Instruction —
The exercise calls for every entry that follows to be repeated exactly.

(Dataset entries)
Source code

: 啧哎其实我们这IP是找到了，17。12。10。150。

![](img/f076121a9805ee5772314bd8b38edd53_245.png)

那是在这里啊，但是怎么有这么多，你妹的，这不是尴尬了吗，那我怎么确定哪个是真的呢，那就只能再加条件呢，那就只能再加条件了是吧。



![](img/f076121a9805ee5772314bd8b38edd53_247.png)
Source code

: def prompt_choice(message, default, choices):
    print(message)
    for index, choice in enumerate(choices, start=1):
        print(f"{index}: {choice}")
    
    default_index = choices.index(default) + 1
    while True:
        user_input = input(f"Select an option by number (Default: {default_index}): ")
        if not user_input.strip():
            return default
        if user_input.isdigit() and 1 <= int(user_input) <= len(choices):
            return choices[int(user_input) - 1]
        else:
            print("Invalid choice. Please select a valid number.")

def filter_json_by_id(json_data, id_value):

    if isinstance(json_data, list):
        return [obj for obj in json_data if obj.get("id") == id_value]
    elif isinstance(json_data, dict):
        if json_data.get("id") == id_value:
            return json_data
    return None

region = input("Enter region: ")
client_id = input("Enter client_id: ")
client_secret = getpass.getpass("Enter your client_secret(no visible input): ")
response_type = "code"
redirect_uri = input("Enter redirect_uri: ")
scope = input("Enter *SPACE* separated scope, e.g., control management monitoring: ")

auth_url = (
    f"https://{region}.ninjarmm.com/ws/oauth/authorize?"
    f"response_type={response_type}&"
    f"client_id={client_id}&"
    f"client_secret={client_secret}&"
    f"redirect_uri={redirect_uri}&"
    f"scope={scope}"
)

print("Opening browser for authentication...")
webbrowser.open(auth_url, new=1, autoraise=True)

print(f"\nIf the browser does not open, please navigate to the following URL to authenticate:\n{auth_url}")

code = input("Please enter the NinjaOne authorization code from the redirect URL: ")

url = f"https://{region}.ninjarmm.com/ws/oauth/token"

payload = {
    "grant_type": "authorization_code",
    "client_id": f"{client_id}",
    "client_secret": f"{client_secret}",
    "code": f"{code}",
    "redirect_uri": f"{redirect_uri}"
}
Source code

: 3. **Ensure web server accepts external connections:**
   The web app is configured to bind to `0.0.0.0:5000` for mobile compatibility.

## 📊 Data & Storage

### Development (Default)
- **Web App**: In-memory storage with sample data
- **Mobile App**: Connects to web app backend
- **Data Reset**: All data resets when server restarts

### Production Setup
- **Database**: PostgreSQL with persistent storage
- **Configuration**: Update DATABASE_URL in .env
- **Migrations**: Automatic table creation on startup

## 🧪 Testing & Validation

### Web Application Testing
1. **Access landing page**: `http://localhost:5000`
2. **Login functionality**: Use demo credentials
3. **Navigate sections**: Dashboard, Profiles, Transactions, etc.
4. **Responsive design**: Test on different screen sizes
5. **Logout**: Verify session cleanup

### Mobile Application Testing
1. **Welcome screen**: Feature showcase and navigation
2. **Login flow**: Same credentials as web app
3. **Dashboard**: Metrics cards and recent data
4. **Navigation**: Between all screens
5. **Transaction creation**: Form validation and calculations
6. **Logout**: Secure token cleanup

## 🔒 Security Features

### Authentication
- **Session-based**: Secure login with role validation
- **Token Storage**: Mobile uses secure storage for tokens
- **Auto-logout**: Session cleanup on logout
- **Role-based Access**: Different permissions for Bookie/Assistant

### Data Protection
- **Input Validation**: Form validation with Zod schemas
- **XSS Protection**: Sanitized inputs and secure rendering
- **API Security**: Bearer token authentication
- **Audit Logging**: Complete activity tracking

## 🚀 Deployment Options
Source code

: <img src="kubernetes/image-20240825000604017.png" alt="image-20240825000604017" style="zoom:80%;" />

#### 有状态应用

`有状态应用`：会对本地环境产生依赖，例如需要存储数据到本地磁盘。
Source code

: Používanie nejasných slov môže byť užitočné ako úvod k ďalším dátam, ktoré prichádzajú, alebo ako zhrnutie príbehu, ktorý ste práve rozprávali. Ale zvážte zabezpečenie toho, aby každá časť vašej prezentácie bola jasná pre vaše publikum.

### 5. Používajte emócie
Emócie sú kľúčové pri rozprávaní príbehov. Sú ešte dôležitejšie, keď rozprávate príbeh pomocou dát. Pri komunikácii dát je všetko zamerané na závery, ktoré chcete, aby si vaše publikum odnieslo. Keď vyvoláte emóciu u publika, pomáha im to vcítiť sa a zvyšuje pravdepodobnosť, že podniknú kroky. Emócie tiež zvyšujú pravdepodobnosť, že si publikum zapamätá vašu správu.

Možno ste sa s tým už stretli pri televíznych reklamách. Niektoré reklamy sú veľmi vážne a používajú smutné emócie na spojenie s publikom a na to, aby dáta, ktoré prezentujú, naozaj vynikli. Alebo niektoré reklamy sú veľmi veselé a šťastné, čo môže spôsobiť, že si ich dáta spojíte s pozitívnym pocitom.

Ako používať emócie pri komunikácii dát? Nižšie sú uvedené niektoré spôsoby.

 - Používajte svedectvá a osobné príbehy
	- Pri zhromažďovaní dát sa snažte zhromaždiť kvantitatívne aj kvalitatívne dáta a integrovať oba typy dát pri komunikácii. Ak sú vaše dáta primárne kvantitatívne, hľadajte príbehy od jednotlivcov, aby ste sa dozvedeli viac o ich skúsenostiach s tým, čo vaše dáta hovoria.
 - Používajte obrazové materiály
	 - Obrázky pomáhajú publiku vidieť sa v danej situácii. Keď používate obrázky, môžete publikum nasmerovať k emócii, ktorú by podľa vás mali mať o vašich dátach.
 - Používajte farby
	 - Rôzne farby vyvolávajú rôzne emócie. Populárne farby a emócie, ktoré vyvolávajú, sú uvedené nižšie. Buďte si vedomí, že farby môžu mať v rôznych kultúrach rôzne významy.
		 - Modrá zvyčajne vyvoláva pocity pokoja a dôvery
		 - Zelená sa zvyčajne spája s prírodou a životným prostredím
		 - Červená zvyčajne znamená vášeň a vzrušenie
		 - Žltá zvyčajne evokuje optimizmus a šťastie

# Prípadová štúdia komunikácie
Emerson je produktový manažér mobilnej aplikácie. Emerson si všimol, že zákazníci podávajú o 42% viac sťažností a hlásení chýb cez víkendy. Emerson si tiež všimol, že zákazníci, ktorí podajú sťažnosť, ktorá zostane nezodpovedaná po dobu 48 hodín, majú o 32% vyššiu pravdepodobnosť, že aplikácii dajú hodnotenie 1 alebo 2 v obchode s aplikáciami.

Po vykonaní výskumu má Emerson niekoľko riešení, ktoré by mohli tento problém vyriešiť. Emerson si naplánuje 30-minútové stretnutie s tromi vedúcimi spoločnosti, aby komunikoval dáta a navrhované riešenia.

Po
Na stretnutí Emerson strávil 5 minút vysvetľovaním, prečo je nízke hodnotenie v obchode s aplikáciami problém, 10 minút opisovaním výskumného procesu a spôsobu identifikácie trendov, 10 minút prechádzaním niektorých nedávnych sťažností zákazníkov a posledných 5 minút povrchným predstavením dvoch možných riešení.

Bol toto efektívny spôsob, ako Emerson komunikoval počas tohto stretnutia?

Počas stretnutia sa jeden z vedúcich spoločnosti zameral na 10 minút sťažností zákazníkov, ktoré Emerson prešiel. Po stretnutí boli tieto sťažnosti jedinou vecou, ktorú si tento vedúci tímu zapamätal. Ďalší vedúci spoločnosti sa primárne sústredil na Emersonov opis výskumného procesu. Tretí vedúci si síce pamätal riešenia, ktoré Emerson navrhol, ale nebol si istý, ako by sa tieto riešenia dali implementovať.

Response area —
Source code

: 啧哎其实我们这IP是找到了，17。12。10。150。

![](img/f076121a9805ee5772314bd8b38edd53_245.png)

那是在这里啊，但是怎么有这么多，你妹的，这不是尴尬了吗，那我怎么确定哪个是真的呢，那就只能再加条件呢，那就只能再加条件了是吧。



![](img/f076121a9805ee5772314bd8b38edd53_247.png)
Source code

: def prompt_choice(message, default, choices):
    print(message)
    for index, choice in enumerate(choices, start=1):
        print(f"{index}: {choice}")
    
    default_index = choices.index(default) + 1
    while True:
        user_input = input(f"Select an option by number (Default: {default_index}): ")
        if not user_input.strip():
            return default
        if user_input.isdigit() and 1 <= int(user_input) <= len(choices):
            return choices[int(user_input) - 1]
        else:
            print("Invalid choice. Please select a valid number.")

def filter_json_by_id(json_data, id_value):

    if isinstance(json_data, list):
        return [obj for obj in json_data if obj.get("id") == id_value]
    elif isinstance(json_data, dict):
        if json_data.get("id") == id_value:
            return json_data
    return None

region = input("Enter region: ")
client_id = input("Enter client_id: ")
client_secret = getpass.getpass("Enter your client_secret(no visible input): ")
response_type = "code"
redirect_uri = input("Enter redirect_uri: ")
scope = input("Enter *SPACE* separated scope, e.g., control management monitoring: ")

auth_url = (
    f"https://{region}.ninjarmm.com/ws/oauth/authorize?"
    f"response_type={response_type}&"
    f"client_id={client_id}&"
    f"client_secret={client_secret}&"
    f"redirect_uri={redirect_uri}&"
    f"scope={scope}"
)

print("Opening browser for authentication...")
webbrowser.open(auth_url, new=1, autoraise=True)

print(f"\nIf the browser does not open, please navigate to the following URL to authenticate:\n{auth_url}")

code = input("Please enter the NinjaOne authorization code from the redirect URL: ")

url = f"https://{region}.ninjarmm.com/ws/oauth/token"

payload = {
    "grant_type": "authorization_code",
    "client_id": f"{client_id}",
    "client_secret": f"{client_secret}",
    "code": f"{code}",
    "redirect_uri": f"{redirect_uri}"
}
Source code

: 3. **Ensure web server accepts external connections:**
   The web app is configured to bind to `0.0.0.0:5000` for mobile compatibility.

## 📊 Data & Storage

### Development (Default)
- **Web App**: In-memory storage with sample data
- **Mobile App**: Connects to web app backend
- **Data Reset**: All data resets when server restarts

### Production Setup
- **Database**: PostgreSQL with persistent storage
- **Configuration**: Update DATABASE_URL in .env
- **Migrations**: Automatic table creation on startup

## 🧪 Testing & Validation

### Web Application Testing
1. **Access landing page**: `http://localhost:5000`
2. **Login functionality**: Use demo credentials
3. **Navigate sections**: Dashboard, Profiles, Transactions, etc.
4. **Responsive design**: Test on different screen sizes
5. **Logout**: Verify session cleanup

### Mobile Application Testing
1. **Welcome screen**: Feature showcase and navigation
2. **Login flow**: Same credentials as web app
3. **Dashboard**: Metrics cards and recent data
4. **Navigation**: Between all screens
5. **Transaction creation**: Form validation and calculations
6. **Logout**: Secure token cleanup

## 🔒 Security Features

### Authentication
- **Session-based**: Secure login with role validation
- **Token Storage**: Mobile uses secure storage for tokens
- **Auto-logout**: Session cleanup on logout
- **Role-based Access**: Different permissions for Bookie/Assistant

### Data Protection
- **Input Validation**: Form validation with Zod schemas
- **XSS Protection**: Sanitized inputs and secure rendering
- **API Security**: Bearer token authentication
- **Audit Logging**: Complete activity tracking

## 🚀 Deployment Options
Source code

: <img src="kubernetes/image-20240825000604017.png" alt="image-20240825000604017" style="zoom:80%;" />

#### 有状态应用

`有状态应用`：会对本地环境产生依赖，例如需要存储数据到本地磁盘。
Source code

: Používanie nejasných slov môže byť užitočné ako úvod k ďalším dátam, ktoré prichádzajú, alebo ako zhrnutie príbehu, ktorý ste práve rozprávali. Ale zvážte zabezpečenie toho, aby každá časť vašej prezentácie bola jasná pre vaše publikum.

### 5. Používajte emócie
Emócie sú kľúčové pri rozprávaní príbehov. Sú ešte dôležitejšie, keď rozprávate príbeh pomocou dát. Pri komunikácii dát je všetko zamerané na závery, ktoré chcete, aby si vaše publikum odnieslo. Keď vyvoláte emóciu u publika, pomáha im to vcítiť sa a zvyšuje pravdepodobnosť, že podniknú kroky. Emócie tiež zvyšujú pravdepodobnosť, že si publikum zapamätá vašu správu.

Možno ste sa s tým už stretli pri televíznych reklamách. Niektoré reklamy sú veľmi vážne a používajú smutné emócie na spojenie s publikom a na to, aby dáta, ktoré prezentujú, naozaj vynikli. Alebo niektoré reklamy sú veľmi veselé a šťastné, čo môže spôsobiť, že si ich dáta spojíte s pozitívnym pocitom.

Ako používať emócie pri komunikácii dát? Nižšie sú uvedené niektoré spôsoby.

 - Používajte svedectvá a osobné príbehy
	- Pri zhromažďovaní dát sa snažte zhromaždiť kvantitatívne aj kvalitatívne dáta a integrovať oba typy dát pri komunikácii. Ak sú vaše dáta primárne kvantitatívne, hľadajte príbehy od jednotlivcov, aby ste sa dozvedeli viac o ich skúsenostiach s tým, čo vaše dáta hovoria.
 - Používajte obrazové materiály
	 - Obrázky pomáhajú publiku vidieť sa v danej situácii. Keď používate obrázky, môžete publikum nasmerovať k emócii, ktorú by podľa vás mali mať o vašich dátach.
 - Používajte farby
	 - Rôzne farby vyvolávajú rôzne emócie. Populárne farby a emócie, ktoré vyvolávajú, sú uvedené nižšie. Buďte si vedomí, že farby môžu mať v rôznych kultúrach rôzne významy.
		 - Modrá zvyčajne vyvoláva pocity pokoja a dôvery
		 - Zelená sa zvyčajne spája s prírodou a životným prostredím
		 - Červená zvyčajne znamená vášeň a vzrušenie
		 - Žltá zvyčajne evokuje optimizmus a šťastie

# Prípadová štúdia komunikácie
Emerson je produktový manažér mobilnej aplikácie. Emerson si všimol, že zákazníci podávajú o 42% viac sťažností a hlásení chýb cez víkendy. Emerson si tiež všimol, že zákazníci, ktorí podajú sťažnosť, ktorá zostane nezodpovedaná po dobu 48 hodín, majú o 32% vyššiu pravdepodobnosť, že aplikácii dajú hodnotenie 1 alebo 2 v obchode s aplikáciami.

Po vykonaní výskumu má Emerson niekoľko riešení, ktoré by mohli tento problém vyriešiť. Emerson si naplánuje 30-minútové stretnutie s tromi vedúcimi spoločnosti, aby komunikoval dáta a navrhované riešenia.

Po
Na stretnutí Emerson strávil 5 minút vysvetľovaním, prečo je nízke hodnotenie v obchode s aplikáciami problém, 10 minút opisovaním výskumného procesu a spôsobu identifikácie trendov, 10 minút prechádzaním niektorých nedávnych sťažností zákazníkov a posledných 5 minút povrchným predstavením dvoch možných riešení.

Bol toto efektívny spôsob, ako Emerson komunikoval počas tohto stretnutia?

Počas stretnutia sa jeden z vedúcich spoločnosti zameral na 10 minút sťažností zákazníkov, ktoré Emerson prešiel. Po stretnutí boli tieto sťažnosti jedinou vecou, ktorú si tento vedúci tímu zapamätal. Ďalší vedúci spoločnosti sa primárne sústredil na Emersonov opis výskumného procesu. Tretí vedúci si síce pamätal riešenia, ktoré Emerson navrhol, ale nebol si istý, ako by sa tieto riešenia dali implementovať.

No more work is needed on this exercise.